A Fairfax High School student had to be hospitalized after a possible overdose inside the school on Monday.
Emergency crews rushed to the scene “for a male student overdosed on fentanyl,” according to 911 dispatches obtained by NBC Washington.
“This is serious. … There’s no turning back from this,” Chandra Ozkan, a mother of three, told NBC during a meeting about opioid risk awareness at Fairfax High School on Monday.

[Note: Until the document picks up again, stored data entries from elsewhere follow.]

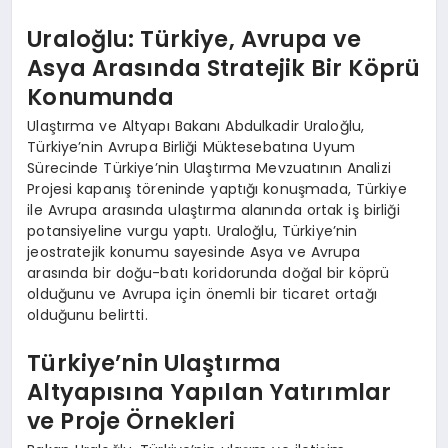
Uraloğlu: Türkiye, Avrupa ve
Asya Arasında Stratejik Bir Köprü
Konumunda
Ulaştırma ve Altyapı Bakanı Abdulkadir Uraloğlu,
Türkiye’nin Avrupa Birliği Müktesebatına Uyum
Sürecinde Türkiye’nin Ulaştırma Mevzuatının Analizi
Projesi kapanış töreninde yaptığı konuşmada, Türkiye
ile Avrupa arasında ulaştırma alanında ortak iş birliği
potansiyeline vurgu yaptı. Uraloğlu, Türkiye’nin
jeostratejik konumu sayesinde Asya ve Avrupa
arasında bir doğu-batı koridorunda doğal bir köprü
olduğunu ve Avrupa için önemli bir ticaret ortağı
olduğunu belirtti.
Türkiye’nin Ulaştırma
Altyapısına Yapılan Yatırımlar
ve Proje Örnekleri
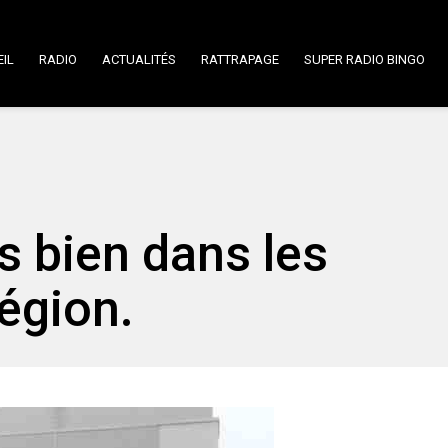
IL
RADIO
ACTUALITÉS
RATTRAPAGE
SUPER RADIO BINGO
s bien dans les
égion.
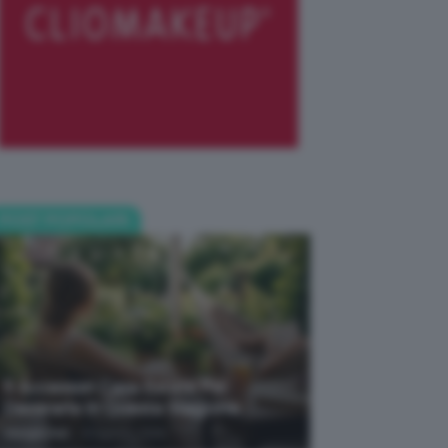
POST POPOLARI
5 Accessori Casa Estate Per
Decorarla In Questa Stagione
-
Giorgia Asti
8 Agosto 2026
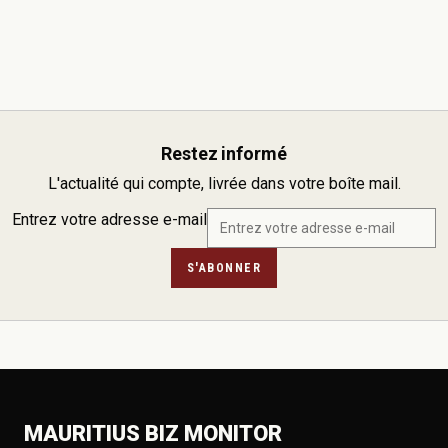
Restez informé
L'actualité qui compte, livrée dans votre boîte mail.
Entrez votre adresse e-mail
S'ABONNER
MAURITIUS BIZ MONITOR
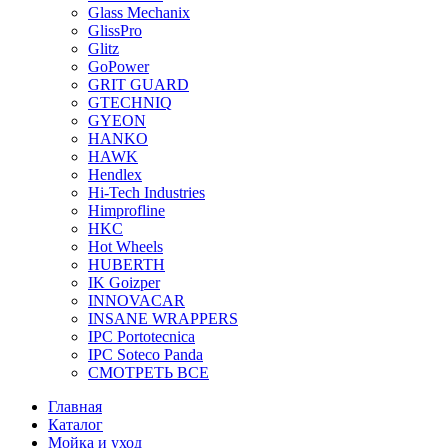
Glass Mechanix
GlissPro
Glitz
GoPower
GRIT GUARD
GTECHNIQ
GYEON
HANKO
HAWK
Hendlex
Hi-Tech Industries
Himprofline
HKC
Hot Wheels
HUBERTH
IK Goizper
INNOVACAR
INSANE WRAPPERS
IPC Portotecnica
IPC Soteco Panda
СМОТРЕТЬ ВСЕ
Главная
Каталог
Мойка и уход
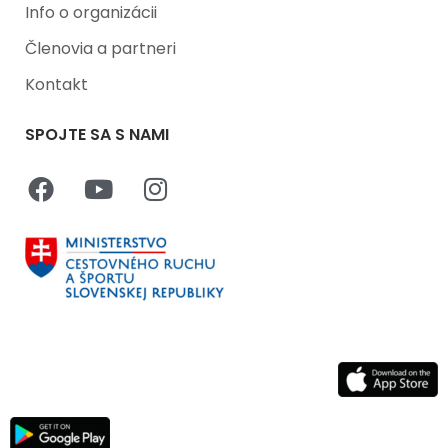
Info o organizácii
Členovia a partneri
Kontakt
SPOJTE SA S NAMI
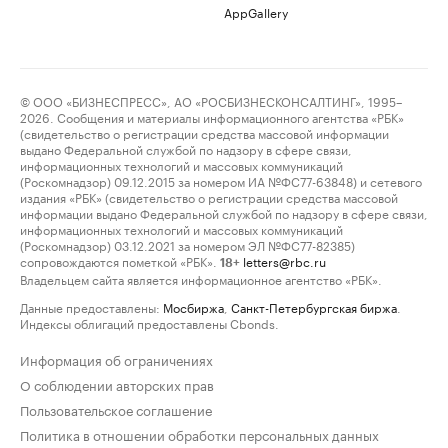
AppGallery
© ООО «БИЗНЕСПРЕСС», АО «РОСБИЗНЕСКОНСАЛТИНГ», 1995–
2026. Сообщения и материалы информационного агентства «РБК»
(свидетельство о регистрации средства массовой информации
выдано Федеральной службой по надзору в сфере связи,
информационных технологий и массовых коммуникаций
(Роскомнадзор) 09.12.2015 за номером ИА №ФС77-63848) и сетевого
издания «РБК» (свидетельство о регистрации средства массовой
информации выдано Федеральной службой по надзору в сфере связи,
информационных технологий и массовых коммуникаций
(Роскомнадзор) 03.12.2021 за номером ЭЛ №ФС77-82385)
сопровождаются пометкой «РБК».
letters@rbc.ru
18+
Владельцем сайта является информационное агентство «РБК».
Данные предоставлены:
Мосбиржа
,
Санкт-Петербургская биржа
.
Индексы облигаций предоставлены Cbonds.
Информация об ограничениях
О соблюдении авторских прав
Пользовательское соглашение
Политика в отношении обработки персональных данных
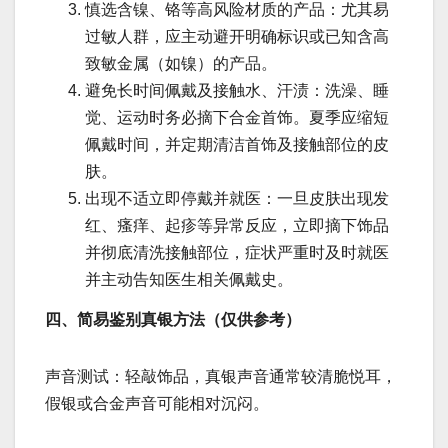
慎选含镍、铬等高风险材质的产品：尤其易
过敏人群，应主动避开明确标识或已知含高
致敏金属（如镍）的产品。
避免长时间佩戴及接触水、汗渍：洗澡、睡
觉、运动时务必摘下合金首饰。夏季应缩短
佩戴时间，并定期清洁首饰及接触部位的皮
肤。
出现不适立即停戴并就医：一旦皮肤出现发
红、瘙痒、起疹等异常反应，立即摘下饰品
并彻底清洗接触部位，症状严重时及时就医
并主动告知医生相关佩戴史。
四、简易鉴别真银方法（仅供参考）
声音测试：轻敲饰品，真银声音通常较清脆悦耳，
假银或合金声音可能相对沉闷。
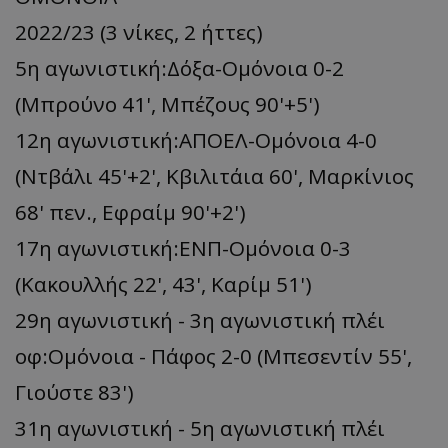
2022/23 (3 νίκες, 2 ήττες)
5η αγωνιστική:Δόξα-Ομόνοια 0-2
(Μπρούνο 41', Μπέζους 90'+5')
12η αγωνιστική:ΑΠΟΕΛ-Ομόνοια 4-0
(Ντβάλι 45'+2', Κβιλιτάια 60', Μαρκίνιος
68' πεν., Εφραίμ 90'+2')
17η αγωνιστική:ΕΝΠ-Ομόνοια 0-3
(Κακουλλής 22', 43', Kαρίμ 51')
29η αγωνιστική - 3η αγωνιστική πλέι
οφ:Ομόνοια - Πάφος 2-0 (Μπεσεντίν 55',
Γιούστε 83')
31η αγωνιστική - 5η αγωνιστική πλέι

The meeting had been planned before the emergency took place.
She joined hundreds of other parents at the event hosted by Fairfax County Public Schools and the Fairfax County Police Department.
Ozkan said she’s already talking to her sons about the dangers of opioids and fentanyl.
“Only a small, small teeny dose, or exposure to it, is going to ruin your life,” she said.
“We have a police department that has a full-time opioid overdose squad,” Police Chief Kevin Davis said.
Superintendent Michelle Reid said it was “critical” to raise awareness about the dangers of the drugs because the school system “can’t go a week without an issue around this topic in our young people.”
Reid says conversations with the community about opioids will continue in April. Specific dates have not yet been announced on the FCPS event calendar.
Fairfax isn’t the only Northern Virginia district grappling with the opioid epidemic. Arlington parents met Monday at Thomas Jefferson Middle School for an event organized by the PTA about it.
Some there called for students to be allowed to carry naloxone, which can reverse an opioid overdose, in Arlington Public Schools, WUSA9 reported.
According to the Virginia Department of Health, you need a prescription for naloxone. Individuals authorized to administer naloxone include school nurses, school board officials, or those contracted by a school board to provide health services, according to a State Health Commissioner’s standing order issued in February.